Hi, I work in my Highschool's darkroom. Our prints however when they dry have started to curl up when they dry recently. We've tried two different packs of paper so I'm thinking it's a chemical problem. We've made prints that dried flat before so this is a new thing. We print B&W only if that makes any of a difference.


----------



## Christie Photo (Feb 16, 2011)

Resin coated (RC) papers should dry flat.  Are you using fiber base paper now?

-Pete


----------



## Atari1977 (Feb 16, 2011)

I'm not sure, I'm new to the whole development process so I can check tommorow.


----------



## Images (Feb 16, 2011)

If your prints are curling as they dry you are using fiber based paper and it is doing exactly as it is supposed to do.
The emulsion contracts as it dries and causes it to curl. 
Fiber based paper must be dried using a blotters or compressed with a drying system to eliminate the tendency to curl.
In my humble opinion fiber based papers are superior and worth the trouble.
In addition fiber based papers require substantial washing and or a hypo eliminator to make them archival.
Joe


----------



## Atari1977 (Feb 17, 2011)

Yes we are using fiber based paper.


----------



## Christie Photo (Feb 17, 2011)

Atari1977 said:


> Yes we are using fiber based paper.



Ahhh....

So there's your answer.  The fix is to get some RC paper, or a print dryer for you fiber base stock.

Good luck!

-Pete


----------



## iinanking (Jun 20, 2011)

Agreed!


----------



## ann (Jun 21, 2011)

fiber paper will dry flatter if it is drying in an environment with high humidity.

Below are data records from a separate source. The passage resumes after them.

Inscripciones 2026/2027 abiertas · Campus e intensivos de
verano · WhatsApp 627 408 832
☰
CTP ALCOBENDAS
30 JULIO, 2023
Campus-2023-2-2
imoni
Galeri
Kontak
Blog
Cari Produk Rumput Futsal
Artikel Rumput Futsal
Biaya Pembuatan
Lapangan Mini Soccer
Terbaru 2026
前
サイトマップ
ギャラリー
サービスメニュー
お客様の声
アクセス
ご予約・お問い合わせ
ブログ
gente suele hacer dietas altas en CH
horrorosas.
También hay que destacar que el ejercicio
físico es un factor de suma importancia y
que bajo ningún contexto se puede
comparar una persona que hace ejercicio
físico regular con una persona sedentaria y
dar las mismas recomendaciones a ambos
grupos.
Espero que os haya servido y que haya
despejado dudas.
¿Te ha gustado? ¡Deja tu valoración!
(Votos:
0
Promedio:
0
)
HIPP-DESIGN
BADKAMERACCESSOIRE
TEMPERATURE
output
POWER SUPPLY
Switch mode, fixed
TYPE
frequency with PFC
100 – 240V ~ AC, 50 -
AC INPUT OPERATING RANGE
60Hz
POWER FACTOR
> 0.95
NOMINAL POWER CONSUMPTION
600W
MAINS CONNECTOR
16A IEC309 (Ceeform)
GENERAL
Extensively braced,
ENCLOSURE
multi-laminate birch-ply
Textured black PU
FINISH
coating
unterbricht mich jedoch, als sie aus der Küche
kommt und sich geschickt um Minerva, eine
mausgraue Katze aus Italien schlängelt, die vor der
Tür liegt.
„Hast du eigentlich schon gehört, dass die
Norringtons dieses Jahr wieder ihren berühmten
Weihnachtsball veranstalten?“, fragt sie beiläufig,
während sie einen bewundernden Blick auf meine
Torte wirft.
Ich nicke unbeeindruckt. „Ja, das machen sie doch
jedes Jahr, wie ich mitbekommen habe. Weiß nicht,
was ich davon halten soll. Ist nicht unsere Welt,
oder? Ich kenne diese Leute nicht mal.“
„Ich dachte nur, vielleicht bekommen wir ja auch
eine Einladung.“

The faster it dries the more it tends to curl. 

Place your dry prints between interleaving sheets and place some large books on top for awhile, or put them in a drymount press. Unheated, for awhile, that will flatten them out.

As an aside, it is unusal for a beginning class to use fiber paper these days. Years ago , when i started in the darkroom it was the only option.


----------